Earthquake in Russia

The 1970 Dagestan earthquake occurred on May 14 at 21:12 MSK, in the Republic of Dagestan, Soviet Union. It had a moment magnitude of 6.7, and a maximum Modified Mercalli intensity of VIII (Severe). It was preceded by foreshocks a few hours earlier. The epicenter was located on the territory of the Buynaksky District. As a result of the event, 25 percent of the territory of the republic was affected. The earthquake completely destroyed 257 settlements, including the cities of Makhachkala, Buynaksk, Kaspiysk, Khasavyurt and Kizilyurt. It caused at least 31 fatalities and up to 1,000 injured.

== Earthquake ==
The Caucasus region has a history of major earthquakes including the devastating 1988 Armenian earthquake, due to the tectonic relationship between the Eurasian and Arabian Plates. The earthquake of 1970 is the largest in the region since 1902. According to the Zarya Vostoka, a newspaper based on Tbilisi, the earthquake reached a maximum intensity of VIII and was felt across the Caucasus.

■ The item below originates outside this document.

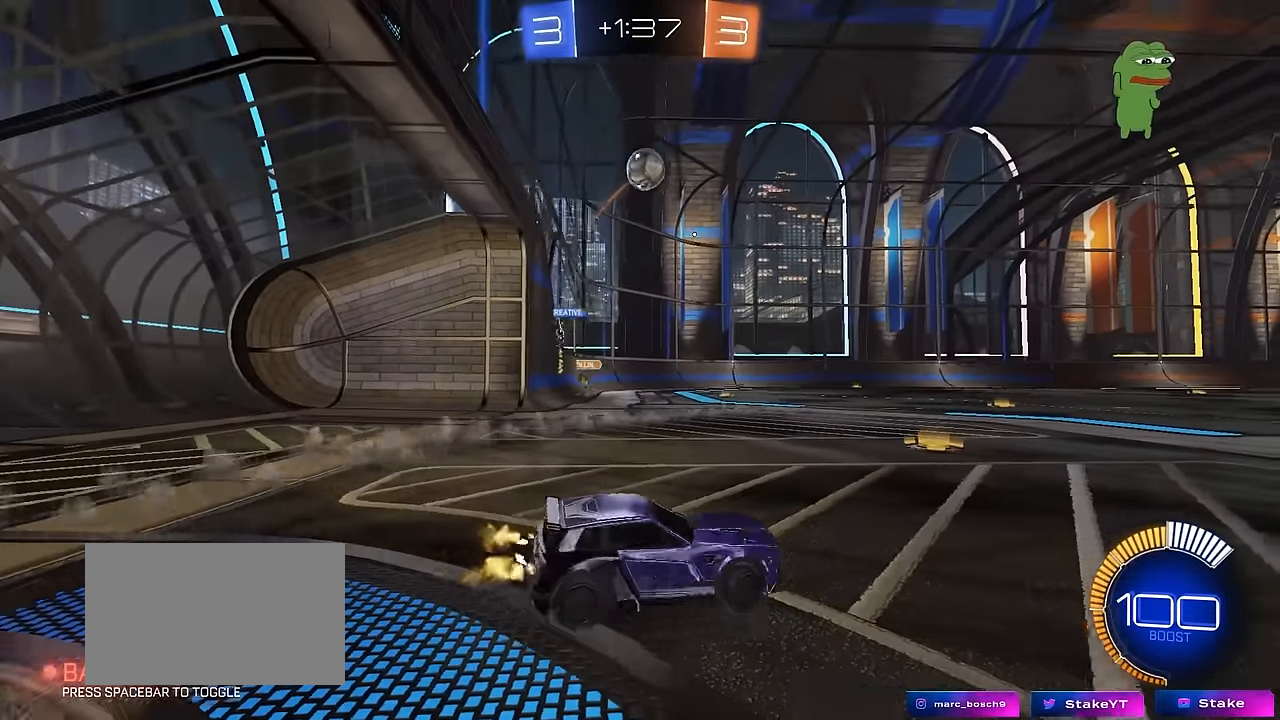
{"keys": ["a", "shift"], "mouse": ["right"], "mouse_move": "down-left", "events": [[134, "mouse_right", "down"], [134, "w", "up"], [184, "a", "up"], [184, "d", "down"], [234, "mouse_left", "down"], [234, "s", "down"], [267, "d", "up"], [367, "mouse_left", "up"], [367, "mouse_right", "up"], [367, "s", "up"], [417, "mouse_right", "down"], [467, "a", "down"], [467, "shift", "down"]]}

== Damage and casualties ==
The earthquake damaged 16 rural areas and four cities in Dagestan. At least 25 percent of the territory, where more than 50% of the population lived, was affected. The cities of Buynaksk, Khasavyurt, Kizilyurt and Makhachkala were particularly hard hit. The earthquake killed 31 people, injured more than 1,000 others and leaving 45,000 homeless. The death was minimalized by the fact that the earthquake was preceded by a strong foreshock at about 12:20 MSK. In the capital, Makhachkala, damage was extensive; many buildings constructed of brick were severely damaged or collapsed. Cracks in the plaster were observed, cases of partial damage or collapse of chimneys were noted. The upper part of the Chirkey Dam was damaged, but the dam itself remained stable and was subsequently repaired. According to a press release by United Press International from Moscow, the earthquakes collapsed homes, set off rockslides, opened fissures, and triggered tidal waves which inundated sand dunes along the Caspian Sea coastline.